Rapat koordinasi program Transmigrasi Patriot 2026, di Jakarta, Kamis (26/2/2026)
Rapat koordinasi program Transmigrasi Patriot 2026, di Jakarta, Kamis (26/2/2026)
Kementerian Transmigrasi melanjutkan Program Tim Ekspedisi Patriot pada 2026 di 154 kawasan transmigrasi guna mempercepat transformasi kawasan berbasis potensi ekonomi dan penguatan sumber daya manusia.
Menteri Transmigrasi M. Iftitah Sulaiman Suryanagara mengatakan program tersebut merupakan bagian dari implementasi Tri Dharma Perguruan Tinggi.
“Saya mengajak seluruh perguruan tinggi untuk berkolaborasi dalam mendukung pembangunan kawasan transmigrasi,” kata Iftitah dalam rapat koordinasi bersama perguruan tinggi mitra, Kamis (26/2/2026).
Ia menyebut, ekspedisi sebelumnya telah menghasilkan sekitar 400 output yang akan ditindaklanjuti. Menurut dia, hasil ekspedisi menjadi dasar penentuan kelayakan kawasan, termasuk untuk revitalisasi maupun transformasi berbasis industrialisasi.
“Kawasan transmigrasi dapat menjadi sumber pertumbuhan ekonomi baru apabila dirancang dengan baik, termasuk melalui pengembangan industri, investasi, serta konektivitas distribusi,” kata Iftitah.
Saat ini, Kementerian Transmigrasi mengelola sekitar 3,1 juta hektare Hak Pengelolaan Lahan (HPL), dengan sekitar 500.000 hektare masih tersedia dan dinilai memiliki potensi ekonomi apabila dikelola optimal. Pada 2026, program difokuskan pada percepatan pembangunan ekosistem ekonomi kawasan.
“Kehadiran mahasiswa, akademisi, dan tenaga ahli di kawasan transmigrasi diharapkan dapat memperkuat pembangunan kesadaran masyarakat serta mempercepat pengembangan kawasan,” kata Iftitah.
Sejumlah perguruan tinggi menyatakan kesiapan melanjutkan program, Mulai dari nstitut Teknologi Bandung yang menilai hasil 2025 perlu ditindaklanjuti dan distandardisasi agar memperkaya basis data kementerian, hingga Universitas Padjadjaran menyatakan siap berkontribusi dalam aksi nyata dan kajian investasi kawasan transmigrasi.

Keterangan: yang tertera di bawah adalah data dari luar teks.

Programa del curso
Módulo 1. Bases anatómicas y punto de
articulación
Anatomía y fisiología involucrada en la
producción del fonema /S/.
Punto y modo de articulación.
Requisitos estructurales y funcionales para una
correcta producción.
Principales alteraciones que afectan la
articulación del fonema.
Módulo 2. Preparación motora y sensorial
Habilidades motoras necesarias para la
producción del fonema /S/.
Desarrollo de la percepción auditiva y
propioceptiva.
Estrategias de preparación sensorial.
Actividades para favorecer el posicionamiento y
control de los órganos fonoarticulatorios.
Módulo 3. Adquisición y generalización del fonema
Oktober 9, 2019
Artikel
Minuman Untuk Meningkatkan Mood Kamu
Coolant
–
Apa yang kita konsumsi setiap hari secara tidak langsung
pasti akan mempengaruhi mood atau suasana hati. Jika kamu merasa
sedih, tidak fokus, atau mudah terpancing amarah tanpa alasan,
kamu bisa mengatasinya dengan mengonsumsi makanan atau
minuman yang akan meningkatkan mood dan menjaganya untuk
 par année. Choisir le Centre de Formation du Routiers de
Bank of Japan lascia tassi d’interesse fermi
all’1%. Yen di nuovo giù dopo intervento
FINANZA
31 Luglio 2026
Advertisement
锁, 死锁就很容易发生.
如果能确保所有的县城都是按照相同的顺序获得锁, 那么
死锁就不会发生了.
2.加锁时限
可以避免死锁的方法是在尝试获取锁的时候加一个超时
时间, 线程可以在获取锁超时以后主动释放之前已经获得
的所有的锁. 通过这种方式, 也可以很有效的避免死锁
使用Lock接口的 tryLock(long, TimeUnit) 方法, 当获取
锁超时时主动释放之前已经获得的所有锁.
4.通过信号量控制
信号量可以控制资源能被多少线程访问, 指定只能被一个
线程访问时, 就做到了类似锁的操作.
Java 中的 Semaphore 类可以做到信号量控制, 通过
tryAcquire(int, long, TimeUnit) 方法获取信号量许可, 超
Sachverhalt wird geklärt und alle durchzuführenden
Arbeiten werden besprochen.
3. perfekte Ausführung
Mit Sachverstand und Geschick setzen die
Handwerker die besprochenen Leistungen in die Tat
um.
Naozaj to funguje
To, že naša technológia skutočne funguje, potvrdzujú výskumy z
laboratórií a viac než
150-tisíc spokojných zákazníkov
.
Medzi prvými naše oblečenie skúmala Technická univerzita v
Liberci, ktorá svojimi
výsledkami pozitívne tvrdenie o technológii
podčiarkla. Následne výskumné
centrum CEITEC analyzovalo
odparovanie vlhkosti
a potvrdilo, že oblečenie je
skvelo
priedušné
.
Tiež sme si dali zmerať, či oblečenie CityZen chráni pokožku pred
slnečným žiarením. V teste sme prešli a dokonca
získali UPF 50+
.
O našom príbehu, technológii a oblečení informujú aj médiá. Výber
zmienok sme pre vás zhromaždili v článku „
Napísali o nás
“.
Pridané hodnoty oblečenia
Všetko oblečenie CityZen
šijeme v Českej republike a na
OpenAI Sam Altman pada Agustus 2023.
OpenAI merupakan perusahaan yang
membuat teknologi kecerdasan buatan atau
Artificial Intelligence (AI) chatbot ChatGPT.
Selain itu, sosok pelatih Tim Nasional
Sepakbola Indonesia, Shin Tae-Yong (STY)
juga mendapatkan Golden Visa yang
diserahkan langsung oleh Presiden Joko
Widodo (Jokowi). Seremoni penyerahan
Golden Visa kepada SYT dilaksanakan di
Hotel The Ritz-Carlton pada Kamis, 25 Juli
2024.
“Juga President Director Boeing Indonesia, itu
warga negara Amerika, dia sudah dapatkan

Diketahui sebelumnya Kementerian Transmigrasi telah menggandeng 10 perguruan tinggi negeri (PTN) terkemuka di Indonesia untuk mengembangkan keberlanjutan program Transmigrasi Patriot.

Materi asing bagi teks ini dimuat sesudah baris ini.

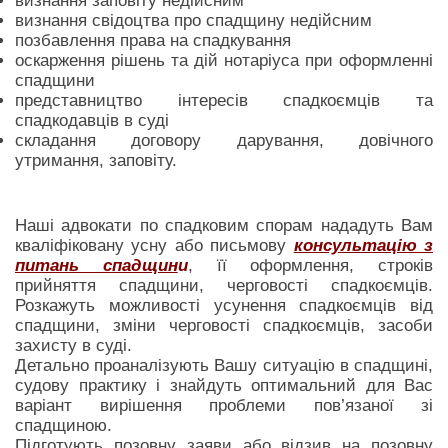
визнання заповіту недійсним
визнання свідоцтва про спадщину недійсним
позбавлення права на спадкування
оскарження рішень та дій нотаріуса при оформленні
спадщини
представництво інтересів спадкоємців та
спадкодавців в суді
складання договору дарування, довічного
утримання, заповіту.
Наші адвокати по спадковим спорам нададуть Вам
кваліфіковану усну або письмову
консультацію з
питань спадщин
и
, її оформлення, строків
прийняття спадщини, черговості спадкоємців.
Розкажуть можливості усунення спадкоємців від
спадщини, зміни черговості спадкоємців, засоби
захисту в суді.
Детально проаналізують Вашу ситуацію в спадщині,
судову практику і знайдуть оптимальний для Вас
варіант вирішення проблеми пов’язаної зі
спадщиною.
Підготують позовну заяви або відзив на позовну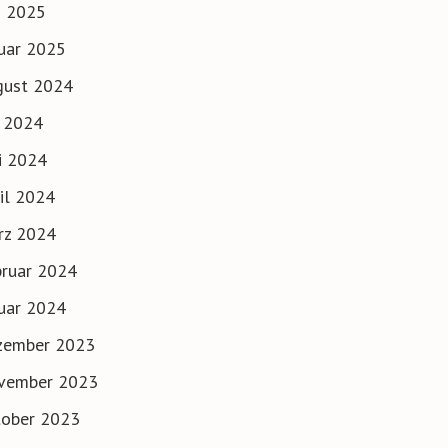
i 2025
uar 2025
gust 2024
i 2024
i 2024
il 2024
rz 2024
ruar 2024
uar 2024
zember 2023
vember 2023
tober 2023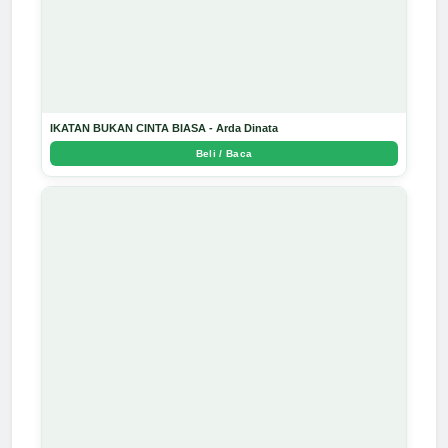
IKATAN BUKAN CINTA BIASA - Arda Dinata
Beli / Baca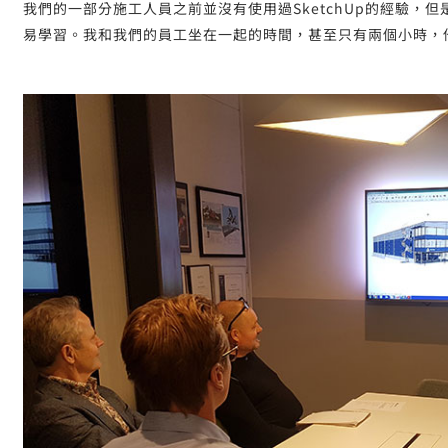
我們的一部分施工人員之前並沒有使用過SketchUp的經驗，但是S
易學習。我和我們的員工坐在一起的時間，甚至只有兩個小時，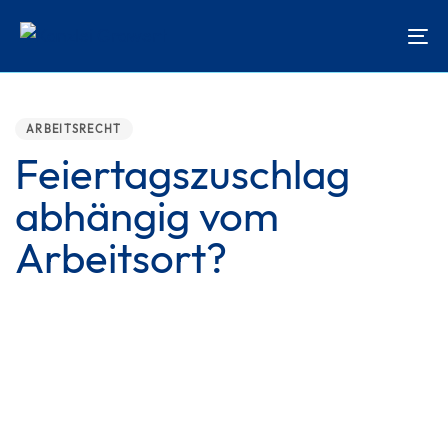
Skip
Skip
links
to
To
content
na
PUBLISHED
IN:
ARBEITSRECHT
Feiertagszuschlag
abhängig vom
Arbeitsort?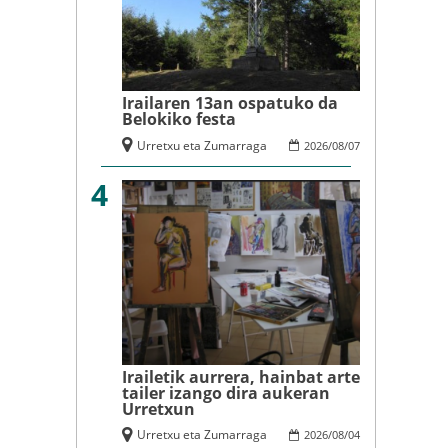
Irailaren 13an ospatuko da
Belokiko festa
Urretxu eta Zumarraga
2026
/
08
/
07
4
Irailetik aurrera, hainbat arte
tailer izango dira aukeran
Urretxun
Urretxu eta Zumarraga
2026
/
08
/
04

Ekspedisi Patriot Bakti Transmigrasi ini berfokus pada pengabdian masyarakat, seperti pembangunan infrastruktur dasar, pendampingan pertanian, pengendalian hama, pengembangan pariwisata, hingga pemetaan potensi pertambangan sesuai karakter wilayah.
“Tahun lalu kami menghasilkan 400 output riset dan pemetaan potensi ekonomi. Tahun ini, pengabdiannya akan jauh lebih konkret,” ujar Iftitah.
Beberapa wilayah yang disebut antara lain Rempang-Galang untuk kawasan industri, perikanan, dan kelautan; Mamuju dan Kalukku di Sulawesi Barat serta kawasan transmigrasi Maluku untuk pengembangan mineral strategis dan logam tanah jarang; serta Merauke untuk sektor pertanian, perkebunan, peternakan, dan perikanan.
Program kedua adalah Beasiswa Patriot, yang akan mendirikan Kampus Patriot di tiga wilayah potensial, salah satunya Merauke. Melalui program ini, pemerintah ingin menjembatani kebutuhan masyarakat lokal dengan dunia pendidikan tinggi, agar masyarakat setempat mendapat manfaat langsung dari investasi dan pembangunan ekonomi.
“Kuota awal sekitar 1.000 penerima beasiswa, dengan potensi penambahan menjadi sekitar 1.100. Sementara peserta Ekspedisi Patriot sekitar 1.000 hingga 1.500 orang,” pungkas Iftitah.